K et s qui servent à prononcer la lettre X sont des phonèmes sourds. Ils peuvent se sonoriser, c’est-à-dire passer à g et à z quand ils sont entre voyelles (par exemple, dans inexact), car les voyelles sont des phonèmes très sonores. Dans les cas que vous citez, x est devant une voyelle, et, inconsciemment, cette voyelle sonorise k et s. Alors que dans annexe et complexe à l’oral, le x est en dernière position (le e final graphique n’est pas prononcé).

Et dans exception, x est suivi d’un c prononcé s, c’est-à-dire, une fois encore un phonème sourd.

Catherine P. (France)

Le 06 avril 2017

Courrier des internautes

Je souhaite connaitre l’expression exacte à utiliser : je vous remercie de « la confiance que ou dont vous m’avez témoigné » et si témoigné s’accorde avec le nom confiance ou la personne qui écrit.

Catherine P. (France)

L’Académie répond :

Le verbe témoigner peut se construire avec un complément d’objet direct (témoigner son amitié) ou avec un complément d’objet indirect (ses toiles témoignent de son grand talent).

Dans le premier cas, témoigner signifie « manifester, exprimer », dans le second cas, témoigner de signifie « être la preuve, le signe de ».

On pourra donc écrire, en faisant l’accord avec le complément antéposé que, qui reprend le nom féminin confiance : « Je vous remercie de la confiance que vous m’avez témoignée », ou bien, sans faire l’accord puisque l’on a un complément d’objet indirect : « Je vous remercie de la confiance dont vous avez témoigné envers moi ».

Didier P. (France)

Le 06 avril 2017

Courrier des internautes

Lorsque je cherche à remplacer « à la toute fin » par « tout à la fin » (indication que j’ai trouvée dans la Banque de dépannage linguistique), un interlocuteur sur la Toile me rétorque que cette source est québécoise et ne représente pas la norme. Qu’en est-il ?

Didier P. (France)

L’Académie répond :

On peut parfaitement employer tout à la fin (comme tout au début et au tout début). La locution adverbiale à la fin est en effet susceptible d’être modifiée par un adverbe : juste à la fin, presque à la fin, tout à la fin.

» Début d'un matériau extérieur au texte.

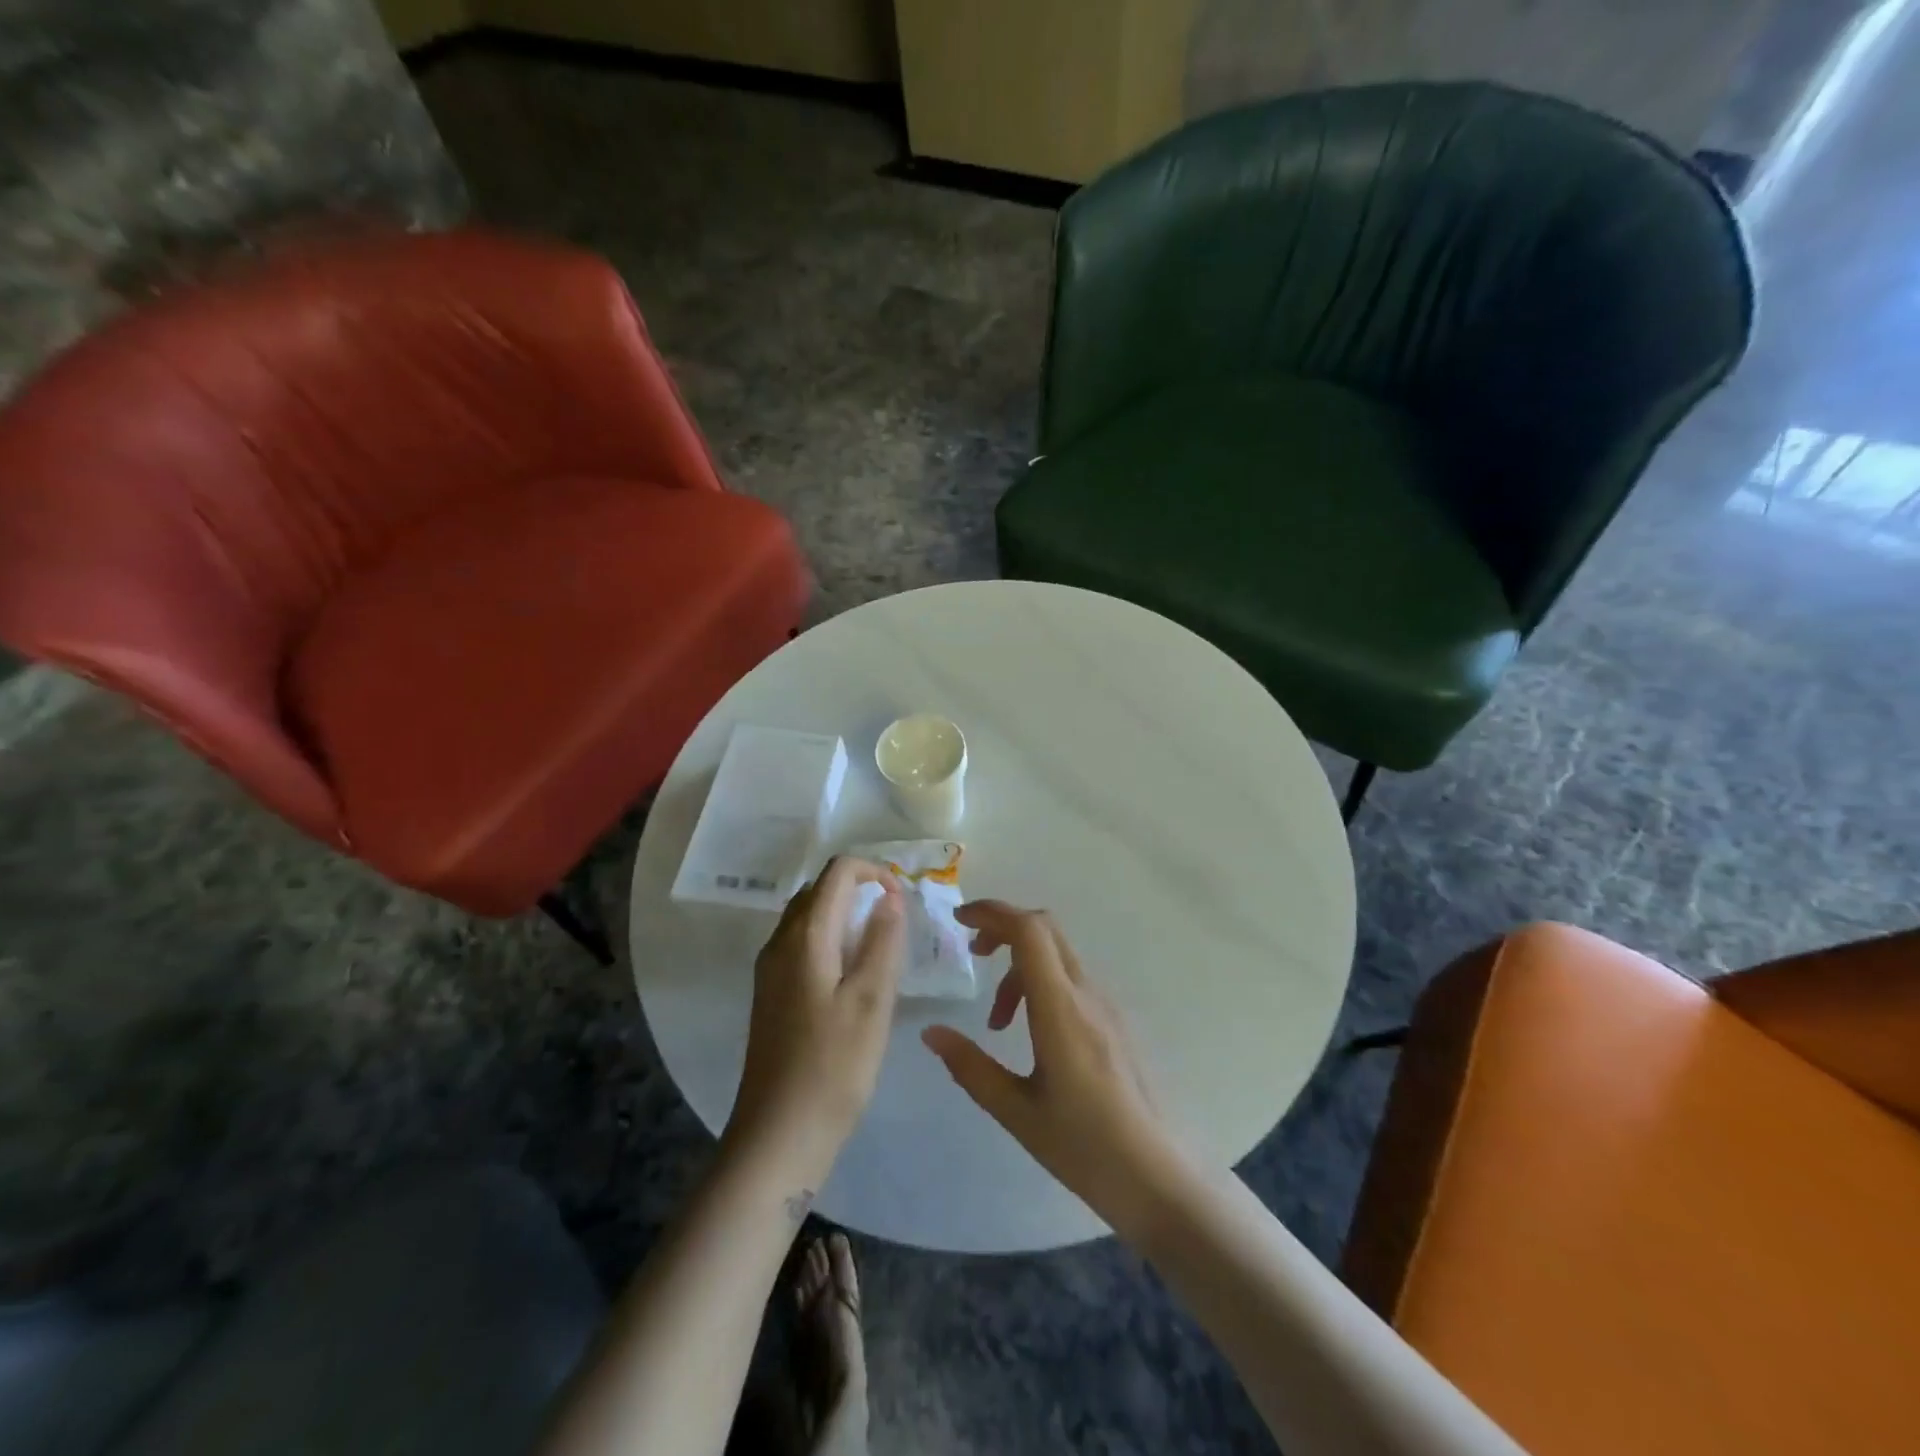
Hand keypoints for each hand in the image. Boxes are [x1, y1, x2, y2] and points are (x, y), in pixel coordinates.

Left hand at [728, 858, 906, 1178]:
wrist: (777, 1135)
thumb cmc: (833, 1067)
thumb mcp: (872, 1001)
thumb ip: (882, 941)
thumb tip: (888, 897)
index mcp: (805, 937)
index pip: (837, 872)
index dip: (873, 872)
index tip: (902, 899)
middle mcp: (779, 942)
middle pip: (819, 890)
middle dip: (859, 890)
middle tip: (896, 921)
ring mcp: (770, 969)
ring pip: (808, 917)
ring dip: (845, 915)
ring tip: (880, 945)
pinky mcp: (770, 993)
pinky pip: (801, 944)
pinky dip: (831, 939)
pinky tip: (852, 975)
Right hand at [921, 902, 1178, 1227]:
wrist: (1164, 1179)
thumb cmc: (1086, 1148)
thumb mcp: (1017, 1113)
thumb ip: (971, 1067)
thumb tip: (931, 1032)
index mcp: (1061, 1009)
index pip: (1029, 930)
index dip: (992, 912)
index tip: (959, 919)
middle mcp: (1087, 994)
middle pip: (1045, 929)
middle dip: (1004, 928)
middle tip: (973, 953)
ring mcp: (1108, 1005)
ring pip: (1058, 955)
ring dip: (1021, 965)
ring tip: (998, 1021)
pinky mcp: (1117, 1022)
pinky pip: (1073, 980)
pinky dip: (1042, 984)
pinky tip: (1032, 1034)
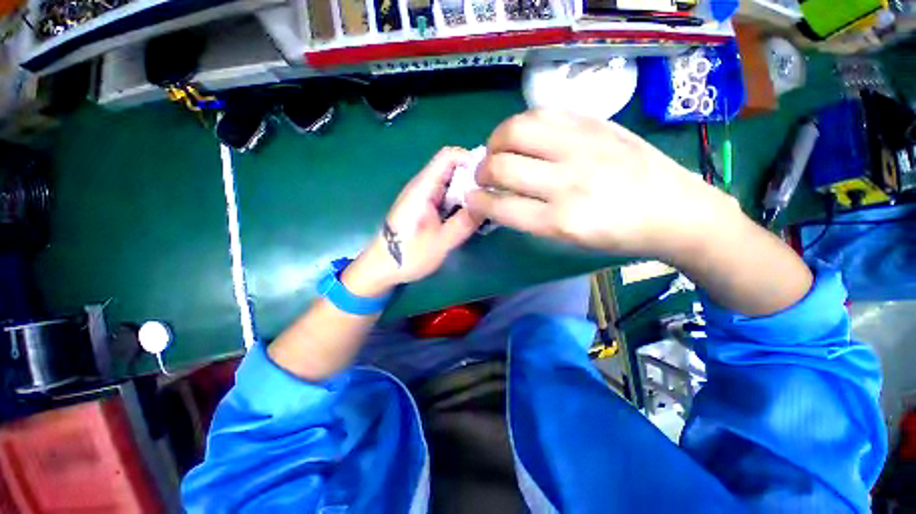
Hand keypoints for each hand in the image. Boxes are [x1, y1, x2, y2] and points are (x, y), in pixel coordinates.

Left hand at [342, 147, 480, 296]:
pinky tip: (470, 217)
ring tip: (485, 207)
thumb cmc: (408, 255)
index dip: (471, 160)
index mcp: (424, 188)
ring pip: (451, 184)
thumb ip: (465, 222)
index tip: (489, 178)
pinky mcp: (424, 208)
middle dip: (474, 179)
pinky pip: (446, 197)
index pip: (449, 156)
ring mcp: (423, 197)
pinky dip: (460, 203)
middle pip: (452, 168)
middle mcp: (423, 186)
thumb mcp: (441, 242)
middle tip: (492, 196)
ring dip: (468, 192)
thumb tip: (488, 204)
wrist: (382, 268)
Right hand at [466, 110, 735, 258]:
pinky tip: (525, 137)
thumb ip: (528, 217)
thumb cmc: (617, 235)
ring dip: (496, 142)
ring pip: (516, 130)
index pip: (499, 206)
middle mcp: (567, 181)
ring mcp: (582, 146)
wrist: (675, 210)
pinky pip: (542, 113)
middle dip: (481, 171)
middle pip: (501, 165)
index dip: (476, 202)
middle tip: (484, 175)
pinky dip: (522, 125)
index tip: (471, 199)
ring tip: (499, 151)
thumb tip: (496, 197)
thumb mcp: (568, 239)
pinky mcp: (595, 123)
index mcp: (560, 221)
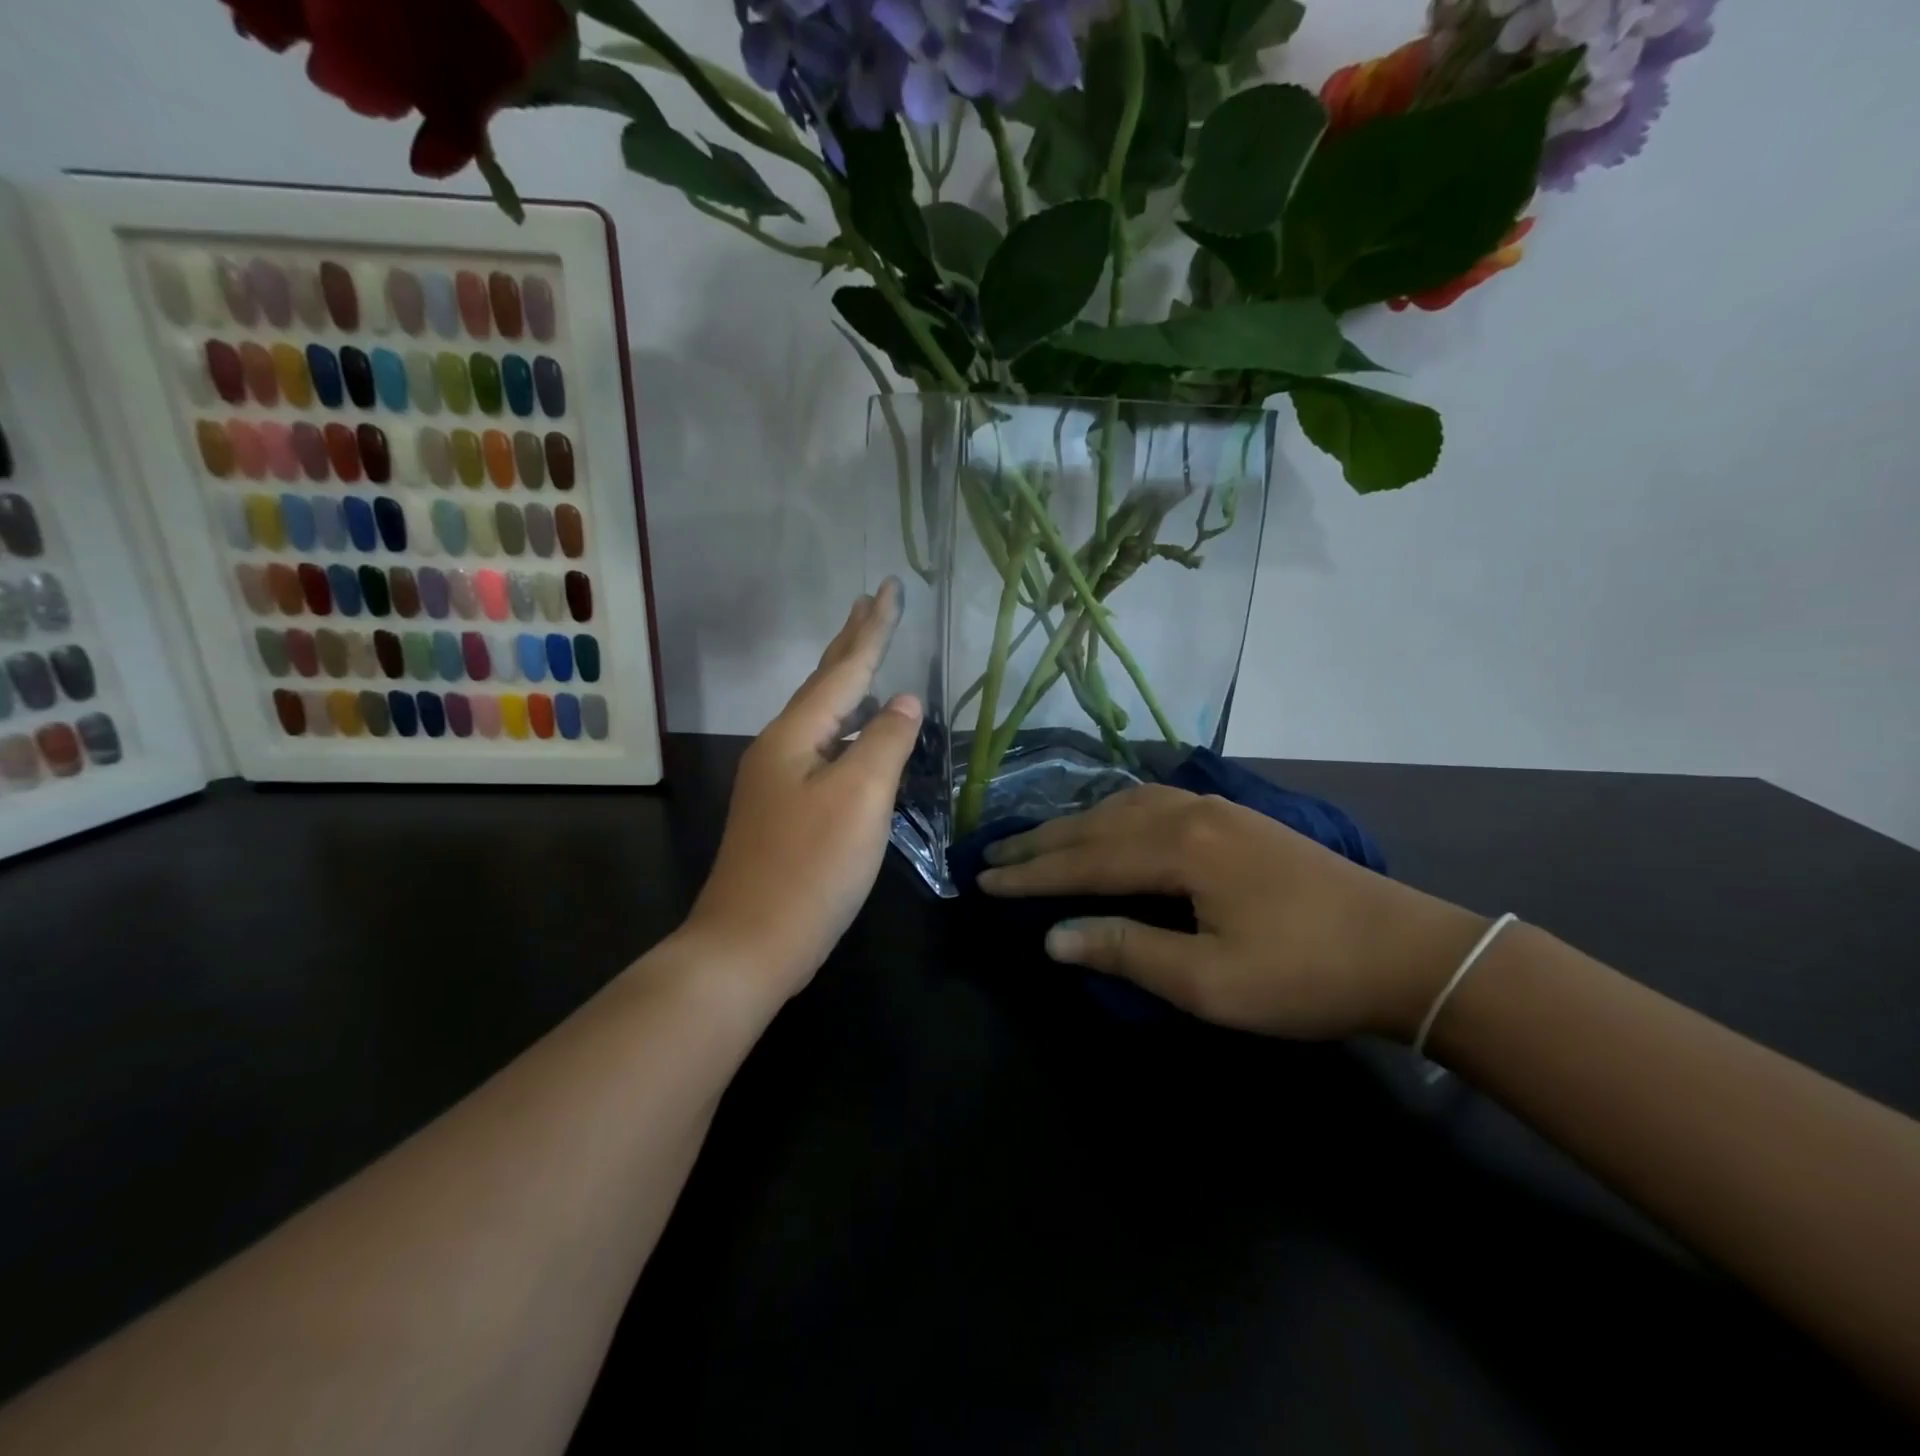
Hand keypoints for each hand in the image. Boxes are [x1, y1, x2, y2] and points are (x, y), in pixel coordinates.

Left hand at [681, 581, 920, 1000]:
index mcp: (795, 735)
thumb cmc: (810, 868)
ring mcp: (777, 781)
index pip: (844, 669)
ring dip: (845, 681)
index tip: (890, 589)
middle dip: (851, 642)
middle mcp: (780, 748)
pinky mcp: (784, 811)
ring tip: (865, 654)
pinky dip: (844, 726)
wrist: (750, 944)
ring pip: (820, 716)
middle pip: (824, 683)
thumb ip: (885, 742)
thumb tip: (905, 701)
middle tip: (871, 603)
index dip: (872, 629)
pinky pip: (821, 748)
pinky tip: (854, 733)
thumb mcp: (859, 798)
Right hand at [977, 785, 1488, 1040]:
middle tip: (992, 856)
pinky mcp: (1235, 817)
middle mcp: (1188, 814)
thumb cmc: (1304, 975)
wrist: (1406, 950)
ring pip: (1123, 805)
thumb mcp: (1209, 983)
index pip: (1084, 860)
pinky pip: (1153, 802)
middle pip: (1097, 824)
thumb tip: (1053, 935)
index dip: (1030, 874)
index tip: (982, 881)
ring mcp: (1215, 808)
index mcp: (1179, 849)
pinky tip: (1110, 820)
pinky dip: (1114, 811)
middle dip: (1041, 843)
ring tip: (1038, 840)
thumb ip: (1127, 951)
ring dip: (1075, 823)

On lit chez Sainte-Beuve : « D’Aubigné, tout à la fin de sa vie, publia des psaumes en vers métriques... »

Et, pour autant que je sache, Sainte-Beuve (1804 - 1869) n’a jamais été soupçonné d’abuser des québécismes.

Emmanuel J. P. (France)

Le 06 avril 2017

Courrier des internautes

Nous avons commencé à lire le roman de G. ORWELL « La Ferme des animaux ». Un cheval est nommé Malabar. D’où vient l’expression « Fort comme un malabar » ?

Emmanuel J. P. (France)

L’Académie répond :

Les Malabars (on trouve aussi la forme Malabares) sont un peuple vivant sur la côte de Malabar, dans l’Hindoustan. Les Européens qui venaient commercer sur ces côtes rencontraient essentiellement les dockers qui chargeaient et déchargeaient les navires, un travail qui demande une grande force physique. C’est pour cette raison que les Malabars, remarquables par leur stature et leur vigueur, sont devenus des exemples d’hommes forts.

Hicham E. (Maroc)

Le 06 avril 2017

Courrier des internautes

Je voudrais savoir si on peut faire la liaison dans cette expression : les points sur les i.

Hicham E. (Maroc)

L’Académie répond :

Aujourd’hui, les lettres se prononcent comme si elles commençaient par un h aspiré. On dit le i, le s les /i, les/ s.

Il est donc préférable de ne pas faire la liaison ; cela étant, quand a été créée cette expression, les lettres se prononçaient comme si elles commençaient par un h muet. On disait l’i, l’s, les zi, les zs.

Dire les points sur les zi ne serait donc pas fautif, même si la prononciation moderne est préférable.